> [Exercise instructions]
Each line below is to be copied out exactly, and none may be omitted.

> [Data to examine]

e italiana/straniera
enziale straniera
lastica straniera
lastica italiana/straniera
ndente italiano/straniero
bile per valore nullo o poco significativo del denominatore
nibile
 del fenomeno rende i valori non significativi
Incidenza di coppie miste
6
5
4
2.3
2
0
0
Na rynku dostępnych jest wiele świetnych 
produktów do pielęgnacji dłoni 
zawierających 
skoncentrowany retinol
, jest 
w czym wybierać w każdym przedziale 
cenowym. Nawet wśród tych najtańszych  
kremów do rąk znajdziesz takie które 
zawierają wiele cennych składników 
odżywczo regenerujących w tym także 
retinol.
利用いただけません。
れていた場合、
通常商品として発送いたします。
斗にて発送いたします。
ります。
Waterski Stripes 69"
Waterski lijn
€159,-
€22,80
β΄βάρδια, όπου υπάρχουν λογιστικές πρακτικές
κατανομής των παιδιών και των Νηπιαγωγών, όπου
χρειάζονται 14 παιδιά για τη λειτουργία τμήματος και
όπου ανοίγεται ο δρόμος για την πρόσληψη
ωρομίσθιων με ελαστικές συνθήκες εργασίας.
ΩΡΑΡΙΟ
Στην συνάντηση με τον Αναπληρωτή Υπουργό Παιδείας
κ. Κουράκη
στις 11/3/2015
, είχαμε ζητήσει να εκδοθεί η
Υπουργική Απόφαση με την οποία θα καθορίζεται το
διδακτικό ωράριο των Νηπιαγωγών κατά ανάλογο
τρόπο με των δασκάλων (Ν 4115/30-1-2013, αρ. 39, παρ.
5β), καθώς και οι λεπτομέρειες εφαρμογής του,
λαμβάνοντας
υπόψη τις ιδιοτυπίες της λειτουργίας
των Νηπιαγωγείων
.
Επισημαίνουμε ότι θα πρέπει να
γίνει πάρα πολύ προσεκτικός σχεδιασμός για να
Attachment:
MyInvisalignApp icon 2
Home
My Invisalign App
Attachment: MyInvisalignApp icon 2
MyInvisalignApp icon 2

> [Task response]
e italiana/straniera
enziale straniera
lastica straniera
lastica italiana/straniera
ndente italiano/straniero
bile per valore nullo o poco significativo del denominatore
nibile
 del fenomeno rende i valori non significativi
Incidenza di coppie miste
6
5
4
2.3
2
0
0
Na rynku dostępnych jest wiele świetnych 
produktów do pielęgnacji dłoni 
zawierających 
skoncentrowany retinol
, jest 
w czym wybierać w każdym przedziale 
cenowym. Nawet wśród tych najtańszych  
kremów do rąk znajdziesz takie które 
zawierają wiele cennych składników 
odżywczo regenerujących w tym także 
retinol.
利用いただけません。
れていた場合、
通常商品として発送いたします。
斗にて発送いたします。
ります。
Waterski Stripes 69"
Waterski lijn
€159,-
€22,80
β΄βάρδια, όπου υπάρχουν λογιστικές πρακτικές
κατανομής των παιδιών και των Νηπιαγωγών, όπου
χρειάζονται 14 παιδιά για τη λειτουργία τμήματος και
όπου ανοίγεται ο δρόμος για την πρόσληψη
ωρομίσθιων με ελαστικές συνθήκες εργασίας.
ΩΡΑΡΙΟ
Στην συνάντηση με τον Αναπληρωτή Υπουργό Παιδείας
κ. Κουράκη
στις 11/3/2015
, είχαμε ζητήσει να εκδοθεί η
Υπουργική Απόφαση με την οποία θα καθορίζεται το
διδακτικό ωράριο των Νηπιαγωγών κατά ανάλογο
τρόπο με των δασκάλων (Ν 4115/30-1-2013, αρ. 39, παρ.
5β), καθώς και οι λεπτομέρειες εφαρμογής του,
λαμβάνοντας
υπόψη τις ιδιοτυπίες της λειτουργίας
των Νηπιαγωγείων
.
Επισημαίνουμε ότι θα πρέπει να
γίνει πάρα πολύ προσεκτικός σχεδιασμός για να
Attachment:
MyInvisalignApp icon 2
Home
My Invisalign App
Attachment: MyInvisalignApp icon 2
MyInvisalignApp icon 2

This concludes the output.